Work instruction ▸
Convert the rows, from the first one through the line that contains "полуфабрикаты ручной работы, сочетающие в", into a numbered list, including both ends and omitting blank lines.

[Dataset entries]

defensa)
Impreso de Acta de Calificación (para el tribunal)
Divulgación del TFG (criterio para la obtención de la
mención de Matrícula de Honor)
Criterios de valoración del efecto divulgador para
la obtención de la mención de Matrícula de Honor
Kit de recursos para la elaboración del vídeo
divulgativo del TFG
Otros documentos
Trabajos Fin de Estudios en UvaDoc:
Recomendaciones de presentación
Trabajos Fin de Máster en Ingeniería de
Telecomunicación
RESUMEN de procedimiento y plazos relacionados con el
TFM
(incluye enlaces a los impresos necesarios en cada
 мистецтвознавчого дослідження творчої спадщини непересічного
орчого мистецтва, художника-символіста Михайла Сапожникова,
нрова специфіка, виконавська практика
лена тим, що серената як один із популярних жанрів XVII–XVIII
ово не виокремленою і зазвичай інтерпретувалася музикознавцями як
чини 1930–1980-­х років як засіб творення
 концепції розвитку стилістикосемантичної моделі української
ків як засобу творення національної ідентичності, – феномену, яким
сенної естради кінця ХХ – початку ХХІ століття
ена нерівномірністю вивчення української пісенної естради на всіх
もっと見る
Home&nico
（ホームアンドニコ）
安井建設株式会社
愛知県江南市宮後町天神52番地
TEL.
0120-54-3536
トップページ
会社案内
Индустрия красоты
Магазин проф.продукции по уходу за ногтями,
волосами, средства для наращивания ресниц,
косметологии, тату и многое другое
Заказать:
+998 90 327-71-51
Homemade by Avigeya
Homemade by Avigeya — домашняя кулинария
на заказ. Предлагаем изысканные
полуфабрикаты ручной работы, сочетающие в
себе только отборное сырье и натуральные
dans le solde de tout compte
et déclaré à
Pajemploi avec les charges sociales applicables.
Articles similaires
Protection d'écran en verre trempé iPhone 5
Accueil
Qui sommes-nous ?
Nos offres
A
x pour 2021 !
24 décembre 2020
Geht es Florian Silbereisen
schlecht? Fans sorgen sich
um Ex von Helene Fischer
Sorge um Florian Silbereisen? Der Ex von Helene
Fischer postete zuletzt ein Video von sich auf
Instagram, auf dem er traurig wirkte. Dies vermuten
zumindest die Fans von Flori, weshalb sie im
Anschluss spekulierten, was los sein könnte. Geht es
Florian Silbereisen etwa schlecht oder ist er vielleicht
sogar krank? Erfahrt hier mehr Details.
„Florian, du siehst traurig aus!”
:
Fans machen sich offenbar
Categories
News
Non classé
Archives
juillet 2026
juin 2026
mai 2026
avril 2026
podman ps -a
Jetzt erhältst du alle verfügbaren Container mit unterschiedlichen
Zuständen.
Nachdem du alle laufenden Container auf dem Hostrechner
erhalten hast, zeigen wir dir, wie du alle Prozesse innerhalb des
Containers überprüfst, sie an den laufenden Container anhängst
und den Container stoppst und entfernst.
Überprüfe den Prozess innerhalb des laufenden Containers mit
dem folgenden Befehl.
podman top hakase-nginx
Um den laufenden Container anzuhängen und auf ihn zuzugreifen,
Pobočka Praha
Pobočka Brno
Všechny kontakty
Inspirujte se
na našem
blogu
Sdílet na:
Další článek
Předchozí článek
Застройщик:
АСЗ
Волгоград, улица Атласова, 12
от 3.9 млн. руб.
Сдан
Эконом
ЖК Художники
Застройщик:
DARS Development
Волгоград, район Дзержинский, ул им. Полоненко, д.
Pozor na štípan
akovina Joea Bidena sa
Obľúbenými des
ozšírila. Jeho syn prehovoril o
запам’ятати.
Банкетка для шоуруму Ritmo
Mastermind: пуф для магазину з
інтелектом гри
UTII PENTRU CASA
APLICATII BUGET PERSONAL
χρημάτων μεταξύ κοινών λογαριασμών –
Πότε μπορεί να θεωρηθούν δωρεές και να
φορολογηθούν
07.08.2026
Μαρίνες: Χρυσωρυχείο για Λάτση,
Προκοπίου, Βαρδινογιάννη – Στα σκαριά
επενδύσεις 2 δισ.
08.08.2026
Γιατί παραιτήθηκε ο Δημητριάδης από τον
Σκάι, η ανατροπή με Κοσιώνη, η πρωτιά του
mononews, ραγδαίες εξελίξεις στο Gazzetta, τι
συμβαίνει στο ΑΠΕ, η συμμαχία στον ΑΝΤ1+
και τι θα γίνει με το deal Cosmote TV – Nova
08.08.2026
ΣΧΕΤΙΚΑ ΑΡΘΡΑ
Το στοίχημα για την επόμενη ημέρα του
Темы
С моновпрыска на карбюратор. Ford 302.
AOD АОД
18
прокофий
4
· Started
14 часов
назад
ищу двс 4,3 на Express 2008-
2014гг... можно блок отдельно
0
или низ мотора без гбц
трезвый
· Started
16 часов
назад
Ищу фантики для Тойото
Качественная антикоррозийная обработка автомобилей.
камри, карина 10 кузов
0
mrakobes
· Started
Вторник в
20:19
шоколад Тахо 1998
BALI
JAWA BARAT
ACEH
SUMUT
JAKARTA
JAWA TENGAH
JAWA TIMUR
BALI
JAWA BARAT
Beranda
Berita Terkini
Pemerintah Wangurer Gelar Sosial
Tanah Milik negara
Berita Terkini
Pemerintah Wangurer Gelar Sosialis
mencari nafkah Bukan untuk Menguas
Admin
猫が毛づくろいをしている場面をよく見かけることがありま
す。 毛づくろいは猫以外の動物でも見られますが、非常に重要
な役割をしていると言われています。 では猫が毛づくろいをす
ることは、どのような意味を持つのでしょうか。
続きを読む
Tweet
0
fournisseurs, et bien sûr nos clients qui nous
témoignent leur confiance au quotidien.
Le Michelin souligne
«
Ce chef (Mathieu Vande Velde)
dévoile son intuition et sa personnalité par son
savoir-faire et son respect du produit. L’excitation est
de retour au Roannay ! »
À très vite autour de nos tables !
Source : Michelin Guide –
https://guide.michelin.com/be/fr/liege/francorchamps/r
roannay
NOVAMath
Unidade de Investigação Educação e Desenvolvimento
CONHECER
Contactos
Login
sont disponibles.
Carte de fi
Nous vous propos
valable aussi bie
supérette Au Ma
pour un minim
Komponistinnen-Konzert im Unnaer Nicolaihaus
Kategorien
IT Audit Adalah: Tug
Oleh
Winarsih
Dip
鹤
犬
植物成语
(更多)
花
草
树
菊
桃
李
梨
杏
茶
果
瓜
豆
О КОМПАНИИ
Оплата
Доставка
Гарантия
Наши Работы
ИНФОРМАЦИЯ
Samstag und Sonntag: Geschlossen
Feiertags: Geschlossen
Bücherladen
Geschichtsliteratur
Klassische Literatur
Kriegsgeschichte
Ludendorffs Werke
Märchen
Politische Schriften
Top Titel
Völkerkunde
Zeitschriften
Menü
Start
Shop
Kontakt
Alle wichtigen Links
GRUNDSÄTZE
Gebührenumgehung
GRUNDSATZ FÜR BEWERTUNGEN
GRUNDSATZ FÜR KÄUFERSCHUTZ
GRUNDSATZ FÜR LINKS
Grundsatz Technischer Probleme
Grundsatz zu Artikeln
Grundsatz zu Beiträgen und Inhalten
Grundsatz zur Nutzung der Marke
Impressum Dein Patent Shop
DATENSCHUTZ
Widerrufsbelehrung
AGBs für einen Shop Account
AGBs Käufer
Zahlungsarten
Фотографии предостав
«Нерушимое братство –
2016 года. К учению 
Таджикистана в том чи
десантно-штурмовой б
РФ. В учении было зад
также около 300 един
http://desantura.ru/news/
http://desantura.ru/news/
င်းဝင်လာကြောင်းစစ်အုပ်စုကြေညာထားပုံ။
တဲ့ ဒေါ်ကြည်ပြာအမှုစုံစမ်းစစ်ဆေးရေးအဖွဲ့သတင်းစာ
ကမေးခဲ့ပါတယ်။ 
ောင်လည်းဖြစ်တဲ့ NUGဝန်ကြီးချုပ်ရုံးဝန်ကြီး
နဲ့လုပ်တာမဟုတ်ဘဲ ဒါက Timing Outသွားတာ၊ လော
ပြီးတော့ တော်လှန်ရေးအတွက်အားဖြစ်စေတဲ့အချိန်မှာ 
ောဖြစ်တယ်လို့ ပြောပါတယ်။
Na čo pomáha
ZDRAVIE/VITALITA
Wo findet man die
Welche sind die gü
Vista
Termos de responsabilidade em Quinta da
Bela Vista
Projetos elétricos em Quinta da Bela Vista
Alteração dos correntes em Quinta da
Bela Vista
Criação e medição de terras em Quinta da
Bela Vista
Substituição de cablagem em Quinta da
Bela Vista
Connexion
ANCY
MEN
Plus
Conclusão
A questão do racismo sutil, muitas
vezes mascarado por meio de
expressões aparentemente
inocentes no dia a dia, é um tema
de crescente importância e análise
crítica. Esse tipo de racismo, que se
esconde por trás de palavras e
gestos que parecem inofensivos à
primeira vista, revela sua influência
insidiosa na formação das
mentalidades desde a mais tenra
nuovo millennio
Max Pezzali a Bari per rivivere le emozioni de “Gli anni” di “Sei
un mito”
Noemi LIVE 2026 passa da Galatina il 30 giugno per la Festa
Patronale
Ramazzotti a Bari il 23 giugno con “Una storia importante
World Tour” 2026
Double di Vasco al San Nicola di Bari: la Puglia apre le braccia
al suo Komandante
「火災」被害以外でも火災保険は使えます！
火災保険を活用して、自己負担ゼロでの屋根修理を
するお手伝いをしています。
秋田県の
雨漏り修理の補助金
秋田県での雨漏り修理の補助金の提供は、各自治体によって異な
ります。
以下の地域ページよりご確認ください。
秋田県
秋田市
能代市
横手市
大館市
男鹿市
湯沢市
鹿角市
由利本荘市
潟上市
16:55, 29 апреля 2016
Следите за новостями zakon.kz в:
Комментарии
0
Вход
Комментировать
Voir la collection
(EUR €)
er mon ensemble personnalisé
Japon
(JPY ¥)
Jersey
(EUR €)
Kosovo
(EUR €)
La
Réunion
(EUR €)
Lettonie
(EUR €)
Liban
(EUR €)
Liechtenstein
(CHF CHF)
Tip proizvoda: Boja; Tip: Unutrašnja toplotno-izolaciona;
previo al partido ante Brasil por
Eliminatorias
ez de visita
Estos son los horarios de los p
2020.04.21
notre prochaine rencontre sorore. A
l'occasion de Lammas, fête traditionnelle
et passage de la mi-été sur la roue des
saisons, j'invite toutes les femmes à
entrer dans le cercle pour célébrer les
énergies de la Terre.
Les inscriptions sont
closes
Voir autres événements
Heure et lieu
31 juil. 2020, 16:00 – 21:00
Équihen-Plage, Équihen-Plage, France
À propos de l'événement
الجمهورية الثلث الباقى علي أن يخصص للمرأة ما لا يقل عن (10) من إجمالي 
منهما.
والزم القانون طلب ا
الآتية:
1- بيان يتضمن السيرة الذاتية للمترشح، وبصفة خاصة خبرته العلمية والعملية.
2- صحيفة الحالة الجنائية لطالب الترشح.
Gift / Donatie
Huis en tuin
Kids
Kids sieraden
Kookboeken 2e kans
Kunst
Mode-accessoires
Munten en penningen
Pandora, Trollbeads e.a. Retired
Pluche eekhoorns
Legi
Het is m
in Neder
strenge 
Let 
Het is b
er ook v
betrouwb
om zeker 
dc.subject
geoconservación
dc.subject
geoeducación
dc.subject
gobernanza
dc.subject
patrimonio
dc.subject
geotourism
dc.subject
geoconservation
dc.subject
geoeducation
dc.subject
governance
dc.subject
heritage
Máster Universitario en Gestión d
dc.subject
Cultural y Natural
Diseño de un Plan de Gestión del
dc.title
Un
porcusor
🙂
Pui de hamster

The completed task ▸
1. defensa)
2. Impreso de Acta de Calificación (para el tribunal)
3. Divulgación del TFG (criterio para la obtención de la
4. mención de Matrícula de Honor)
5. Criterios de valoración del efecto divulgador para
6. la obtención de la mención de Matrícula de Honor
7. Kit de recursos para la elaboración del vídeo
8. divulgativo del TFG
9. Otros documentos
10. Trabajos Fin de Estudios en UvaDoc:
11. Recomendaciones de presentación
12. Trabajos Fin de Máster en Ingeniería de
13. Telecomunicación
14. RESUMEN de procedimiento y plazos relacionados con el
15. TFM
16. (incluye enlaces a los impresos necesarios en cada
17.  мистецтвознавчого дослідження творчої спадщини непересічного
18. орчого мистецтва, художника-символіста Михайла Сапожникова,
19. нрова специфіка, виконавська практика
20. лена тим, що серената як один із популярних жанрів XVII–XVIII
21. ово не виокремленою і зазвичай інтерпретувалася музикознавцями як
22. чини 1930–1980-­х років як засіб творення
23.  концепції розвитку стилістикосемантичної моделі української
24. ків як засобу творення національної ідентичності, – феномену, яким
25. сенної естради кінця ХХ – початку ХХІ століття
26. ена нерівномірністю вивчення української пісенної естради на всіх
27. もっと見る
28. Home&nico
29. （ホームアンドニコ）
30. 安井建設株式会社
31. 愛知県江南市宮後町天神52番地
32. TEL.
33. 0120-54-3536
34. トップページ
35. 会社案内
36. Индустрия красоты
37. Магазин проф.продукции по уходу за ногтями,
38. волосами, средства для наращивания ресниц,
39. косметологии, тату и многое другое
40. Заказать:
41. +998 90 327-71-51
42. Homemade by Avigeya
43. Homemade by Avigeya — домашняя кулинария
44. на заказ. Предлагаем изысканные
45. полуфабрикаты ручной работы, сочетающие в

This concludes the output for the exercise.